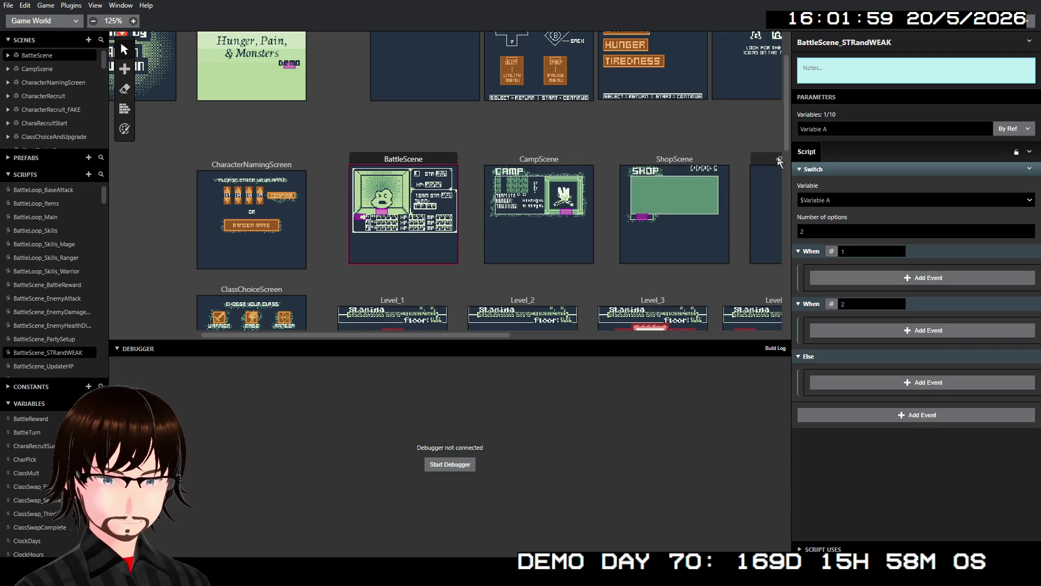
# Rename the script's parameter to ID
pyautogui.click(842, 198)
pyautogui.click(835, 128)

▶ Prompt: Could you print the material above word for word and skip the images?

▶ Exercise result:
# Rename the script's parameter to ID
pyautogui.click(842, 198)
pyautogui.click(835, 128)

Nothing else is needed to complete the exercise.